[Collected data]
*** Block opens ***

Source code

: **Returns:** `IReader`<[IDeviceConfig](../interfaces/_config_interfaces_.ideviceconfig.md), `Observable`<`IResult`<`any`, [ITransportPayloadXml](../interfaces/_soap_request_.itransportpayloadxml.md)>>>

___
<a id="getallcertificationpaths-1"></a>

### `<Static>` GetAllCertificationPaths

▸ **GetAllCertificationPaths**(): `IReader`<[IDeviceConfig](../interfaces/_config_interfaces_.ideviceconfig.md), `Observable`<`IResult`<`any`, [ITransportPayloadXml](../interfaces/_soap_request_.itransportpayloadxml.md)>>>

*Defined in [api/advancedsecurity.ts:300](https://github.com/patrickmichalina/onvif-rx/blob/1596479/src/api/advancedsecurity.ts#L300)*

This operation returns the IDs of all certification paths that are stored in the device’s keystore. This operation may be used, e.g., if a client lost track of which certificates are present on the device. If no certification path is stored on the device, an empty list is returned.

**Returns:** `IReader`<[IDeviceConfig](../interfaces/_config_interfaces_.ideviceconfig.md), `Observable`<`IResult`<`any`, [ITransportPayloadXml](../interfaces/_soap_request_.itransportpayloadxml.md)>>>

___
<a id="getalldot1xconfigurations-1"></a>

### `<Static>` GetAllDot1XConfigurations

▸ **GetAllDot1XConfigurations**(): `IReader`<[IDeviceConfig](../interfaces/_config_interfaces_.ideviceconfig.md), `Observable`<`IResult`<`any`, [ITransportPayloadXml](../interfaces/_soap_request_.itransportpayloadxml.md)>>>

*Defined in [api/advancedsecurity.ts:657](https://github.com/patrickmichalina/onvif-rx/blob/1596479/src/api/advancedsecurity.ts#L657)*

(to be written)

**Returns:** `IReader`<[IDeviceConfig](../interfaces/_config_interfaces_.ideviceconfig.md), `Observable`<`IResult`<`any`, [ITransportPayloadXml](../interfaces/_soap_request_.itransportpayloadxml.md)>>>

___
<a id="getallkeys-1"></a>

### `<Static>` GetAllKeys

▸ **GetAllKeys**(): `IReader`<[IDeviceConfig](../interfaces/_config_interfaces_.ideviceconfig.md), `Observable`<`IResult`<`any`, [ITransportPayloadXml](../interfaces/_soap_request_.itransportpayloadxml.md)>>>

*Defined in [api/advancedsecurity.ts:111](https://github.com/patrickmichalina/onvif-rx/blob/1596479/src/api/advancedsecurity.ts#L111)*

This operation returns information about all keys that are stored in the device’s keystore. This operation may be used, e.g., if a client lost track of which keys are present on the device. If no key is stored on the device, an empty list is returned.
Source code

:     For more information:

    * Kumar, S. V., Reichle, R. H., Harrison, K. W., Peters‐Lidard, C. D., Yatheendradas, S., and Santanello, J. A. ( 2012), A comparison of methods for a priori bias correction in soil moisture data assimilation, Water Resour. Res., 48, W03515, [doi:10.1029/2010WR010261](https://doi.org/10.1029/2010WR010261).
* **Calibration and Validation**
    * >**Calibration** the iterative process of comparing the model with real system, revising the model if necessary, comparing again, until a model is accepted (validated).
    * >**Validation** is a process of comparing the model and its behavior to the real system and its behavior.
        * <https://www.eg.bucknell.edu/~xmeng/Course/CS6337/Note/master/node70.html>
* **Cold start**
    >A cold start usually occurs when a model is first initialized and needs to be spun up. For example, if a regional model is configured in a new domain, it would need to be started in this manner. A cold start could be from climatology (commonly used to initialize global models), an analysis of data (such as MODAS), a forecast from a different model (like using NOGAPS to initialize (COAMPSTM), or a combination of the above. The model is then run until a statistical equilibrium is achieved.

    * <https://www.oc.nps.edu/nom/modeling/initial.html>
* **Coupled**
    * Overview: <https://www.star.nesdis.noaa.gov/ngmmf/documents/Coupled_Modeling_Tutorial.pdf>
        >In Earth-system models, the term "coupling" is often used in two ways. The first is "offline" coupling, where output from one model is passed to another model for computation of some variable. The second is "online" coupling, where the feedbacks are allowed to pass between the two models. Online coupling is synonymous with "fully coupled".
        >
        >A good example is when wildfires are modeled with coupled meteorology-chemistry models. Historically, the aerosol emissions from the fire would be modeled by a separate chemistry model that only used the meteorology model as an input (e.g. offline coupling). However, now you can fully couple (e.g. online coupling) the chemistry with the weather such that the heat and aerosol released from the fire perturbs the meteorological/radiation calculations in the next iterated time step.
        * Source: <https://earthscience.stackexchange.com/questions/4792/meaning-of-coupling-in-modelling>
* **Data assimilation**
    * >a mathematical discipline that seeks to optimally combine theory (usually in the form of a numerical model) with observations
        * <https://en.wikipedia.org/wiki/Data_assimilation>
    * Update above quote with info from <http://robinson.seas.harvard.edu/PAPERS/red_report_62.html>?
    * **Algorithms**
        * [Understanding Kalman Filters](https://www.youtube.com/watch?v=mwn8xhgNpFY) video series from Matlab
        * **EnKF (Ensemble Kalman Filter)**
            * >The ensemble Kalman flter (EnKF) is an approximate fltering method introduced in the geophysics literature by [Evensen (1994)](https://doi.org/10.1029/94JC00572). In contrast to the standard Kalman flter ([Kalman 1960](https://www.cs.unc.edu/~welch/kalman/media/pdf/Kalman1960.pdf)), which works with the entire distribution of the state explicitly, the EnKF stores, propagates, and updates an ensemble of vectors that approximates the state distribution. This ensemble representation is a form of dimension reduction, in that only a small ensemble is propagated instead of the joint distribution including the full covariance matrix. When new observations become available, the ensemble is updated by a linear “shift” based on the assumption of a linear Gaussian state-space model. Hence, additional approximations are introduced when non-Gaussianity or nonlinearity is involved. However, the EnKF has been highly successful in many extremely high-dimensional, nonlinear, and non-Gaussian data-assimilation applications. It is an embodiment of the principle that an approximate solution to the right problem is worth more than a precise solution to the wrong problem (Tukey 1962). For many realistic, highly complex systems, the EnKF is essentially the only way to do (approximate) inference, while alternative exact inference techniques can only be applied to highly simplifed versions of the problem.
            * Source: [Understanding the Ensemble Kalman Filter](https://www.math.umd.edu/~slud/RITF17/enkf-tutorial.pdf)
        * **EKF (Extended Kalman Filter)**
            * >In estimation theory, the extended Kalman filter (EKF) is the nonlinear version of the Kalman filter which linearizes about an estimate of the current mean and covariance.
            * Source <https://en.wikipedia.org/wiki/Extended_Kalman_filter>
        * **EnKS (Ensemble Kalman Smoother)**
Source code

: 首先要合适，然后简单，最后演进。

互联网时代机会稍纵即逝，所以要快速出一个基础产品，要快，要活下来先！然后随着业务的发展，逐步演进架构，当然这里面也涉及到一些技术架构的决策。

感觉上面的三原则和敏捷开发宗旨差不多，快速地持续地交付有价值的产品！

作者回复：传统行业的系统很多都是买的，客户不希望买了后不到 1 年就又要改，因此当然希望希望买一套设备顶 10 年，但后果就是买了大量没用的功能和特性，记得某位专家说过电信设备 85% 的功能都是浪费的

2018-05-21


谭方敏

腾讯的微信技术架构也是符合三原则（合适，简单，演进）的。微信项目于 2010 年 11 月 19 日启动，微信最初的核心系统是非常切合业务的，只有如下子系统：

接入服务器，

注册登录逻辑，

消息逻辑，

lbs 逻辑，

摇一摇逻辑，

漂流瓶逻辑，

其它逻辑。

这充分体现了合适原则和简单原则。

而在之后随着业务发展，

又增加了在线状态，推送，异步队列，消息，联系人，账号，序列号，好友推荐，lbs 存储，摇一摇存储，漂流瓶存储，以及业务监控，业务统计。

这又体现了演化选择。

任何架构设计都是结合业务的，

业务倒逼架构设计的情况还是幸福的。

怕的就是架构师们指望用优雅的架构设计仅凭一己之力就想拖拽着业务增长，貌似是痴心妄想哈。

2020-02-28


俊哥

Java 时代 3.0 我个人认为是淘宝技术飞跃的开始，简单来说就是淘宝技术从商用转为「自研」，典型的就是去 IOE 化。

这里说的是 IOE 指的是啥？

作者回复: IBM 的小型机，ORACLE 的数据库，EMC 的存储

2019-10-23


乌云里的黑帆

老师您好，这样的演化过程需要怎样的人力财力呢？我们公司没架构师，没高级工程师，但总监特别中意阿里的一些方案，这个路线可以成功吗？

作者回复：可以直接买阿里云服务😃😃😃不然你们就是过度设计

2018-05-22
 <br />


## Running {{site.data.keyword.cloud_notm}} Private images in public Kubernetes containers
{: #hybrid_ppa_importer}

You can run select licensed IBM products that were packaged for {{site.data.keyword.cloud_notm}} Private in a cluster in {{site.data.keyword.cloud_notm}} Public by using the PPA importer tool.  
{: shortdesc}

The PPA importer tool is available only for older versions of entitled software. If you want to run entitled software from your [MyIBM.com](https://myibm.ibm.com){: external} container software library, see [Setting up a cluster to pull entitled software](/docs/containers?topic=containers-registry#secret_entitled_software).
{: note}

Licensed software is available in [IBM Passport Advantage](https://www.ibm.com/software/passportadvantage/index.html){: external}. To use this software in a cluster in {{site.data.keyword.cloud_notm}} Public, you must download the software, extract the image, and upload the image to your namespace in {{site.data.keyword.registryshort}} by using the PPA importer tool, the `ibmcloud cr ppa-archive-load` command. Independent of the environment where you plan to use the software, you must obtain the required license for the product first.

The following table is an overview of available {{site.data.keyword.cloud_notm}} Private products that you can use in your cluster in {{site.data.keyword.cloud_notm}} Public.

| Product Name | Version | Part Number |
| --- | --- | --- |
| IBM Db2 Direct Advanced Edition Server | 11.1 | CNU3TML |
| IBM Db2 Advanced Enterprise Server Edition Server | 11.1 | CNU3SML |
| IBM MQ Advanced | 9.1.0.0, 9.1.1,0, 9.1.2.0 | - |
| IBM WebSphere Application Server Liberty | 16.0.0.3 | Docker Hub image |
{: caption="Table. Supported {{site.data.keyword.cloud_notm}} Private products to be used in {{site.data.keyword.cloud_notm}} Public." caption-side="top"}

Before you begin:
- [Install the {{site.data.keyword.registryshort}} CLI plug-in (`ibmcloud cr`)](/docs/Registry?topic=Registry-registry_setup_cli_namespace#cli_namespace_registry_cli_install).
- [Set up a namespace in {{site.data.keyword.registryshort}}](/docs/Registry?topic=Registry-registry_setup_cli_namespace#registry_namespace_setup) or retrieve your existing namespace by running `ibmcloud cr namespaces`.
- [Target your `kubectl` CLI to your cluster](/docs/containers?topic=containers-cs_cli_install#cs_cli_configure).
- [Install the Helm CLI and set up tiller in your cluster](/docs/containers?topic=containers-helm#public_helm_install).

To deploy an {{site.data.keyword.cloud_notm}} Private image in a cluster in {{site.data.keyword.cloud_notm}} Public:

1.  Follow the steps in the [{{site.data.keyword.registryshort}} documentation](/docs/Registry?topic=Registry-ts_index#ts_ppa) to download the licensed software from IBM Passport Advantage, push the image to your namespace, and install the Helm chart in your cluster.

*** Block closes ***

**Job item**
Where a line in the records above includes the string "usually", show it.

**Response to the exercise**
    >A cold start usually occurs when a model is first initialized and needs to be spun up. For example, if a regional model is configured in a new domain, it would need to be started in this manner. A cold start could be from climatology (commonly used to initialize global models), an analysis of data (such as MODAS), a forecast from a different model (like using NOGAPS to initialize (COAMPSTM), or a combination of the above. The model is then run until a statistical equilibrium is achieved.
    * >a mathematical discipline that seeks to optimally combine theory (usually in the form of a numerical model) with observations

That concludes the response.